Camera Calibration
B.A.R.D. requires a calibrated camera. The calibration is necessary for two reasons.
Augmented reality, which is overlaying virtual models over live video, requires it. Discuss why.
BARD uses the video camera to track objects in the real world, converting detected pixel coordinates to model coordinates in 3D space requires a model of the camera.
The following instructions will guide you through calibrating your webcam.
Camera calibration with BARD can be summarised as:
Capture a number (>3) images of a physical object of known geometry.
Extract salient features from these images using computer vision (OpenCV)
Fit a model to your camera that best fits the relationship between the features on your physical object and the features detected in the images.
See Camera calibration with OpenCV for a more complete explanation of camera calibration and the physics of a pin hole camera.
Get hold of a suitably sized calibration chessboard. The should be one in the data directory (e.g. data/calibrationGrids/calibrationgrid-6mm.pdf), or write a script to make one.
Take 5-20 pictures of chessboard using:
python bardVideoCalibration.py -c config/video_calib_chessboard.json
Hit the ‘c’ key to capture an image. Press the ‘q’ key to quite the application.
Take a look in the video_calib_chessboard.json file. Here we specify the number of internal corners (14x10), and also the size of each square (6mm). This matches the provided image in data/calibrationGrids/calibrationgrid-6mm.pdf.
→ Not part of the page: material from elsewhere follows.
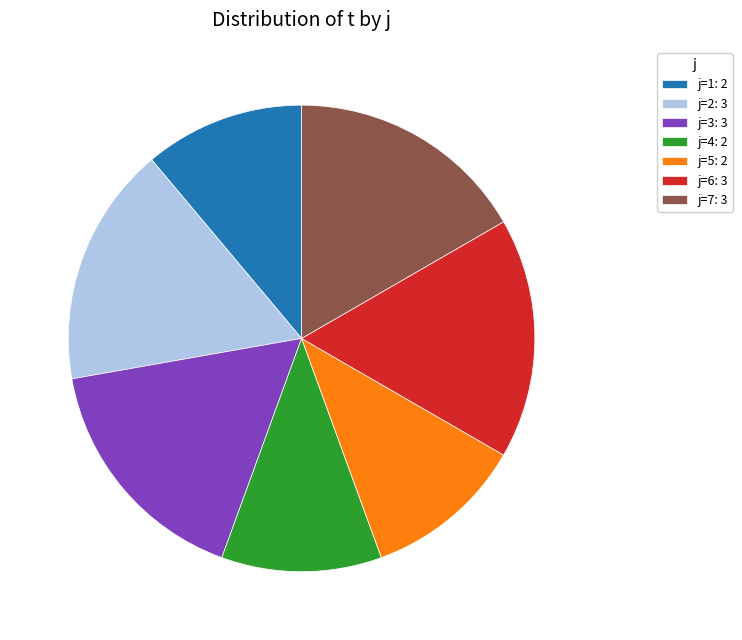

Count the number of slices in the pie.

7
Make sure you have printed the image at the correct scale. If you are using a different image, adjust the values accordingly.
Once you have captured enough images, the calibration runs each time you press the ‘c’ key and capture a new image. The calibration results are shown in the terminal window.
Often, in a research setting, it is best to save the data for later analysis. The same program can be used to save the data to a given folder.
Use the ‘-o’ option to specify a directory to save to, the ‘-p’ option to specify a filename prefix, and ‘-h’ option to show help message and exit.
For example:
python bardVideoCalibration.py -c config/video_calib_chessboard.json -s 0 -o tests/output -p myresults
#usage: bardVideoCalibration.py [-h] -c CONFIG [-s SOURCE] [-o OUTPUT] [-p PREFIX] [-ni] [-v]
Then, each time the program recalibrates, the results will be saved to the ‘tests/output’ folder, with the filename prefix ‘myresults’.
Tasks
Repeat calibration 2,3,4 times.
which parameters vary the most?
Is there a link between the reprojection error returned and the calibration accuracy?
Does the number and range of views affect the result?
What happens if the chessboard is upside down?